**Texto para analizar:**

El disco inicia con una invocación a diversas personificaciones oscuras que se inscribe en la vieja tradición demonolátrica que cultivaran Morbid Angel y Mortem, lo que nos va acercando a una aventura musical extrema y oscura. Los cortes que siguen son muy parejos entre sí, con una media que tira hacia arriba.

Signs of the evil apela a lo efectivo, ritmos cabalgantes enérgicos, riffs directos y crudos, afinación correcta, chillidos graves en la voz y vocalización competente, así como una vocación por las secciones melódicos sólidas. Las guitarras utilizan dos registros claramente identificables, uno situado en los punteos sueltos en que el sonido es sucio y otro, mucho más producido, en el que están mejor definidas y se adentran en el death metal.

En la sección rítmica, la batería, a cargo de An Hell, y el bajo, ejecutado por Hell Thor, contribuyen con la fuerza de los temas al dotarlos de un cuerpo sólido que quizás la mezcla final debió enfatizar más.

Para el aspecto lírico, la banda opta por utilizar cuatro idiomas: español, inglés, latín y lo que parece ser sumerio/acadio, con lo que hasta dónde sé sería la primer banda peruana en recurrir a esta lengua en la composición.

Con respecto al uso del latín, se trata de una lengua que tiene un enorme potencial oscuro y tenebroso, como una vez conversamos con nuestro admirado Amducias de Mortem, y Signs of the evil lo ha entendido perfectamente, el latín y por supuesto el español, que es una lengua latina, tienen un vocabulario y una tradición ritual proveniente del catolicismo que es una mina de oro para todas las tendencias legítimas del metal. Eso sí, conviene aclarar que el latín utilizado acá si bien es cierto cumple con una función estética típica del black metal de generar una atmósfera misteriosa a la vez que ritual, es básicamente una construcción idiosincrática de la banda, porque no está escrito de acuerdo a las reglas de la lengua. Esto posiblemente porque se sacrifica la corrección gramatical en aras de un mayor impacto en la audiencia.

Sobre el sumerio usado no puedo decir mucho porque escapa a mis conocimientos lingüísticos, eso sí, la escritura cuneiforme empleada se corresponde con verdaderos signos de esa lengua.

**Instrucciones de trabajo:**
Responde con datos de la reseña del disco:
(a) ¿Quién está a cargo de la batería y quién ejecuta el bajo?
(b) ¿Qué cuatro idiomas utiliza la banda en el aspecto lírico?
(c) ¿Con qué se corresponde la escritura cuneiforme empleada?

**Datos extraídos:**
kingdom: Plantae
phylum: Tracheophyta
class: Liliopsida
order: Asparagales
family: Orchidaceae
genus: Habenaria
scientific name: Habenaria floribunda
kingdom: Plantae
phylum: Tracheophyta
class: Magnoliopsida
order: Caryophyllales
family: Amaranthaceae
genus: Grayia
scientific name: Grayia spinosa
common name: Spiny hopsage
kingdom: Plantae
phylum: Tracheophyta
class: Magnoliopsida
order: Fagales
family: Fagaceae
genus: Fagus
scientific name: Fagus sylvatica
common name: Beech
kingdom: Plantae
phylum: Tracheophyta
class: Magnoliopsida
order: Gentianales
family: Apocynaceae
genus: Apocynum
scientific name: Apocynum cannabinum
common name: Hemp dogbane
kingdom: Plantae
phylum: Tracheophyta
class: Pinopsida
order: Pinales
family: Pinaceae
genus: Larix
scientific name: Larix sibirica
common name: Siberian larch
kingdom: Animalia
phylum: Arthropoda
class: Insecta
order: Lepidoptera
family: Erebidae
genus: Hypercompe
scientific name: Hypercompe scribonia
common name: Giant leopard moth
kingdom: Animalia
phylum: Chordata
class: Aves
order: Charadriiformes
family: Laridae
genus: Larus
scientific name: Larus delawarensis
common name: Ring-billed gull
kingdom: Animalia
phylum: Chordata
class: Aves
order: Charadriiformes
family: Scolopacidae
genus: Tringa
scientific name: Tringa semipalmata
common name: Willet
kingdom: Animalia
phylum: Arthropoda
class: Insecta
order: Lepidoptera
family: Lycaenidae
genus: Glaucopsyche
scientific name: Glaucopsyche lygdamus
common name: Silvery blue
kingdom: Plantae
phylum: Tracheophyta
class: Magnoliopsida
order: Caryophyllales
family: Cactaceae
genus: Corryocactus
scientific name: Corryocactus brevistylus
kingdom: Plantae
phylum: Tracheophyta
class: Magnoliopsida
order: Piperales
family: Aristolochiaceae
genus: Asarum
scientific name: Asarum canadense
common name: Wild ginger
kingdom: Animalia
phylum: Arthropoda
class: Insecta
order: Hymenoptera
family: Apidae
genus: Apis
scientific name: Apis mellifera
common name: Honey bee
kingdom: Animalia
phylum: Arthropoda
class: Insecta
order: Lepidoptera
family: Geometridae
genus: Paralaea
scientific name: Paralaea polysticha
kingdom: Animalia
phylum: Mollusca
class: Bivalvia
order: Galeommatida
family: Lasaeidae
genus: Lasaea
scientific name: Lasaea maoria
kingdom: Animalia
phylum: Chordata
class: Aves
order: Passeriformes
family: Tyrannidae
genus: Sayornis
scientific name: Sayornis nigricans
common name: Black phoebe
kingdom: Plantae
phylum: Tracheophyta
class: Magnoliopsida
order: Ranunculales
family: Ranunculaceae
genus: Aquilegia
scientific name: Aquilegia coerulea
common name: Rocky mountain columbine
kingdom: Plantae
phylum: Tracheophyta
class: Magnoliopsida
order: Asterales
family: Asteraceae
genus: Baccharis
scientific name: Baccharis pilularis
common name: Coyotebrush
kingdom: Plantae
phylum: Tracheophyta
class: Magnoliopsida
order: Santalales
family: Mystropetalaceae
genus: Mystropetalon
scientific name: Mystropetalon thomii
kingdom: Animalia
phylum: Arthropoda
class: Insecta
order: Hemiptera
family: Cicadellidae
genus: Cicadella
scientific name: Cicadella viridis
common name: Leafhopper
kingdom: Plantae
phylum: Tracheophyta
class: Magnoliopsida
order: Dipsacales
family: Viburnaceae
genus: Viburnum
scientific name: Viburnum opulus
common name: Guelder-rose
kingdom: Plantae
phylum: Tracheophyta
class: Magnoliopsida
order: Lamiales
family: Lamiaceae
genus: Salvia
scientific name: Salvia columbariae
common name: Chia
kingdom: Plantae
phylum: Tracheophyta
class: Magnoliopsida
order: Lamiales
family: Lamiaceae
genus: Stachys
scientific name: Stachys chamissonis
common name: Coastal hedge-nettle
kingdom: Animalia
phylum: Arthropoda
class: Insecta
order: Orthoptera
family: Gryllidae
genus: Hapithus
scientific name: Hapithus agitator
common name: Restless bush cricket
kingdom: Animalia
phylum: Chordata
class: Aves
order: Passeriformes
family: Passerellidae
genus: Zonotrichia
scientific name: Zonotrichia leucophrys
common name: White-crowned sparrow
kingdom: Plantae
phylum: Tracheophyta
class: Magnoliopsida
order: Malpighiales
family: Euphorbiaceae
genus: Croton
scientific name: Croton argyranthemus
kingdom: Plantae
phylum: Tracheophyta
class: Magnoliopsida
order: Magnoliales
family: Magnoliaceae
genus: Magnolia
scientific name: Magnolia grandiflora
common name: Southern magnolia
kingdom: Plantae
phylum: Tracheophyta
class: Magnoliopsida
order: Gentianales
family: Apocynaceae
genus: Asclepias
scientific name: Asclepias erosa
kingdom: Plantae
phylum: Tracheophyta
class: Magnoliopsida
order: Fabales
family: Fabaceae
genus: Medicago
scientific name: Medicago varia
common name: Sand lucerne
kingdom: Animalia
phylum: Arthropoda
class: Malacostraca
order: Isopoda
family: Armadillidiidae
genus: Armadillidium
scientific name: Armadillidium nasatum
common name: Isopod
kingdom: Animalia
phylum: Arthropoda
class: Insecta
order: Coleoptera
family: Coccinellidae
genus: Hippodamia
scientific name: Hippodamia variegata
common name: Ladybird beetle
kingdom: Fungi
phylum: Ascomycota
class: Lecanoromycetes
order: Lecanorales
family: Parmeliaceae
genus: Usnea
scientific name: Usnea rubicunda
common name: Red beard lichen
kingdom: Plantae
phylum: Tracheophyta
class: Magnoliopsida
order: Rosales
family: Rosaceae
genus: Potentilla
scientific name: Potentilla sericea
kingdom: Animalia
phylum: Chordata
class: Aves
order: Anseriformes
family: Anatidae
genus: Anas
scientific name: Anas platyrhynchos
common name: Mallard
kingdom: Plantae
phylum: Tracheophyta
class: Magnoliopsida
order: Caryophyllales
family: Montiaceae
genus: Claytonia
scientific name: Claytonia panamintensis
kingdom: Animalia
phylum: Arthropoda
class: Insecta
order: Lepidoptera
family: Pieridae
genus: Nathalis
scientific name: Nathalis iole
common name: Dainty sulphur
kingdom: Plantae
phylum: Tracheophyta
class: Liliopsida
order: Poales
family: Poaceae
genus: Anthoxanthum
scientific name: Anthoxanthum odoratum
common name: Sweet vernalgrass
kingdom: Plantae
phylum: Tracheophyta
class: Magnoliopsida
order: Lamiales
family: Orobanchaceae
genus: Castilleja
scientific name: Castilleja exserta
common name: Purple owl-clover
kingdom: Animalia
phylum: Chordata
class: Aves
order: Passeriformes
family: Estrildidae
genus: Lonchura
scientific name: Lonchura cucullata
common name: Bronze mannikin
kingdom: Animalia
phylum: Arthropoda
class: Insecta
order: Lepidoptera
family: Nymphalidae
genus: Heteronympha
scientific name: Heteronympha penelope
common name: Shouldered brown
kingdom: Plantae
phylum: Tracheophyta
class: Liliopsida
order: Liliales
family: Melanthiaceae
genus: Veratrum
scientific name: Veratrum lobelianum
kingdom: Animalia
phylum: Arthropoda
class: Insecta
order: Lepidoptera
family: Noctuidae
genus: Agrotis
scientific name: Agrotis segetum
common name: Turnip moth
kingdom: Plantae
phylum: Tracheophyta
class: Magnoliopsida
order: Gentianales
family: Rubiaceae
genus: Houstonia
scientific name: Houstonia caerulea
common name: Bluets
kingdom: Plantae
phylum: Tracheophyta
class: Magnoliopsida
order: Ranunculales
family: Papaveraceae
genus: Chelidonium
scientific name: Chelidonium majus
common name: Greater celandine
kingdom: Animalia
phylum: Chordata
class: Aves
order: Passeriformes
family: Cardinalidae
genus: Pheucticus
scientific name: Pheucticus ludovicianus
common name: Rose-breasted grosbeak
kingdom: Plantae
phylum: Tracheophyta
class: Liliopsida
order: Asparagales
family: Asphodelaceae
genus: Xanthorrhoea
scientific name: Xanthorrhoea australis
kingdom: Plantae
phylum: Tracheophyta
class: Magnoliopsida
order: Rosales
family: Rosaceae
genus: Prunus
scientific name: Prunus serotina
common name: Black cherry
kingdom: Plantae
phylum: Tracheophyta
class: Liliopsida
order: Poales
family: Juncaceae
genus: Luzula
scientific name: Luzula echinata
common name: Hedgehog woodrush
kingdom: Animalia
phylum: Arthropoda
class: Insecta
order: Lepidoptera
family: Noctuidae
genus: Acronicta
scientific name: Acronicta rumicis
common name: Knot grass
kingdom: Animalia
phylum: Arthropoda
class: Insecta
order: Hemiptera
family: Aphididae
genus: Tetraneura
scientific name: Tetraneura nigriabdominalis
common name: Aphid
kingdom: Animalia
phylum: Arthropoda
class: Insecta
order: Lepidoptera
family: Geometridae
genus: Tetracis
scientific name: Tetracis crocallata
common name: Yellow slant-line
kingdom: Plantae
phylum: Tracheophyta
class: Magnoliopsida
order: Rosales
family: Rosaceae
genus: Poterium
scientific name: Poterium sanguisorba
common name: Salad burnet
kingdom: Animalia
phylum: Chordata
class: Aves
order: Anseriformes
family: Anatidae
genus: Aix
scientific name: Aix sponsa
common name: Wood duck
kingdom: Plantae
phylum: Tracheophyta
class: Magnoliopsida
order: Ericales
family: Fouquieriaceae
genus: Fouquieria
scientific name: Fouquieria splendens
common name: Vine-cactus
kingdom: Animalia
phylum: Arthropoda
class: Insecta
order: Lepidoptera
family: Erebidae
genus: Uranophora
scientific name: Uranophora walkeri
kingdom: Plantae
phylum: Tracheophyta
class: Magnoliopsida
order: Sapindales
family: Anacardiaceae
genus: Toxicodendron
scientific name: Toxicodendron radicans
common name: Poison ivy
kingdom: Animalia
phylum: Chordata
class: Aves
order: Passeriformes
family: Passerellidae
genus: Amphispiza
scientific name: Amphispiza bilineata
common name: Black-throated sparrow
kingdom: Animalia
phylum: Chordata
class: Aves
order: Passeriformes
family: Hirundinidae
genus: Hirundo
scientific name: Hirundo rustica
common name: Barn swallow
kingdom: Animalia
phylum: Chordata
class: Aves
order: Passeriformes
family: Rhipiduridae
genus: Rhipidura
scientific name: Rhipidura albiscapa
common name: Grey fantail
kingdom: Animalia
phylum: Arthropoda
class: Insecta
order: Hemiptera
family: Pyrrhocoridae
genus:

**Solución del ejercicio:**
(a) La batería está a cargo de An Hell y el bajo lo ejecuta Hell Thor.
(b) Español, inglés, latín y lo que parece ser sumerio/acadio.
(c) Se corresponde con verdaderos signos de esa lengua.